[Collected data]
[Start of section]

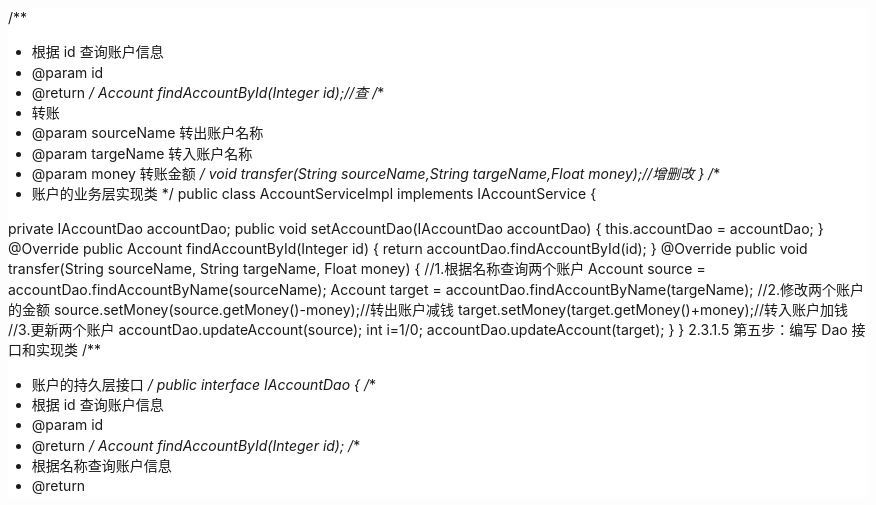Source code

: /** 
* 根据 id 查询账户信息 
* @param id 
* @return 
*/ 
Account findAccountById(Integer id);//查 
/** 
* 转账 
* @param sourceName 
转出账户名称 
* @param targeName 
转入账户名称 
* @param money 
转账金额 
*/ 
void transfer(String sourceName,String targeName,Float money);//增删改 
} 
/** 
* 账户的业务层实现类 
*/ 
public class AccountServiceImpl implements IAccountService {  
  
private IAccountDao accountDao; 
public void setAccountDao(IAccountDao accountDao) { 
this.accountDao = accountDao; 
} 
@Override 
public Account findAccountById(Integer id) { 
return accountDao.findAccountById(id); 
} 
@Override 
public void transfer(String sourceName, String targeName, Float money) { 
//1.根据名称查询两个账户 
Account source = accountDao.findAccountByName(sourceName); 
Account target = accountDao.findAccountByName(targeName); 
//2.修改两个账户的金额 
source.setMoney(source.getMoney()-money);//转出账户减钱 
target.setMoney(target.getMoney()+money);//转入账户加钱 
//3.更新两个账户 
accountDao.updateAccount(source); 
int i=1/0; 
accountDao.updateAccount(target); 
} 
} 
2.3.1.5 第五步：编写 Dao 接口和实现类 
/** 
* 账户的持久层接口 
*/ 
public interface IAccountDao { 
/** 
* 根据 id 查询账户信息 
* @param id 
* @return 
*/ 
Account findAccountById(Integer id); 
/** 
* 根据名称查询账户信息 
* @return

[End of section]

__Task__:
Please switch "targeName" to "targetName" throughout the records and write them out again with nothing else changed. Leave the pictures out.

__Response to the task__:
Source code

: /** 
* 根据 id 查询账户信息 
* @param id 
* @return 
*/ 
Account findAccountById(Integer id);//查 
/** 
* 转账 
* @param sourceName 
转出账户名称 
* @param targetName 
转入账户名称 
* @param money 
转账金额 
*/ 
void transfer(String sourceName,String targetName,Float money);//增删改 
} 
/** 
* 账户的业务层实现类 
*/ 
public class AccountServiceImpl implements IAccountService {  
  
private IAccountDao accountDao; 
public void setAccountDao(IAccountDao accountDao) { 
this.accountDao = accountDao; 
} 
@Override 
public Account findAccountById(Integer id) { 
return accountDao.findAccountById(id); 
} 
@Override 
public void transfer(String sourceName, String targetName, Float money) { 
//1.根据名称查询两个账户 
Account source = accountDao.findAccountByName(sourceName); 
Account target = accountDao.findAccountByName(targetName); 
//2.修改两个账户的金额 
source.setMoney(source.getMoney()-money);//转出账户减钱 
target.setMoney(target.getMoney()+money);//转入账户加钱 
//3.更新两个账户 
accountDao.updateAccount(source); 
int i=1/0; 
accountDao.updateAccount(target); 
} 
} 
2.3.1.5 第五步：编写 Dao 接口和实现类 
/** 
* 账户的持久层接口 
*/ 
public interface IAccountDao { 
/** 
* 根据 id 查询账户信息 
* @param id 
* @return 
*/ 
Account findAccountById(Integer id); 
/** 
* 根据名称查询账户信息 
* @return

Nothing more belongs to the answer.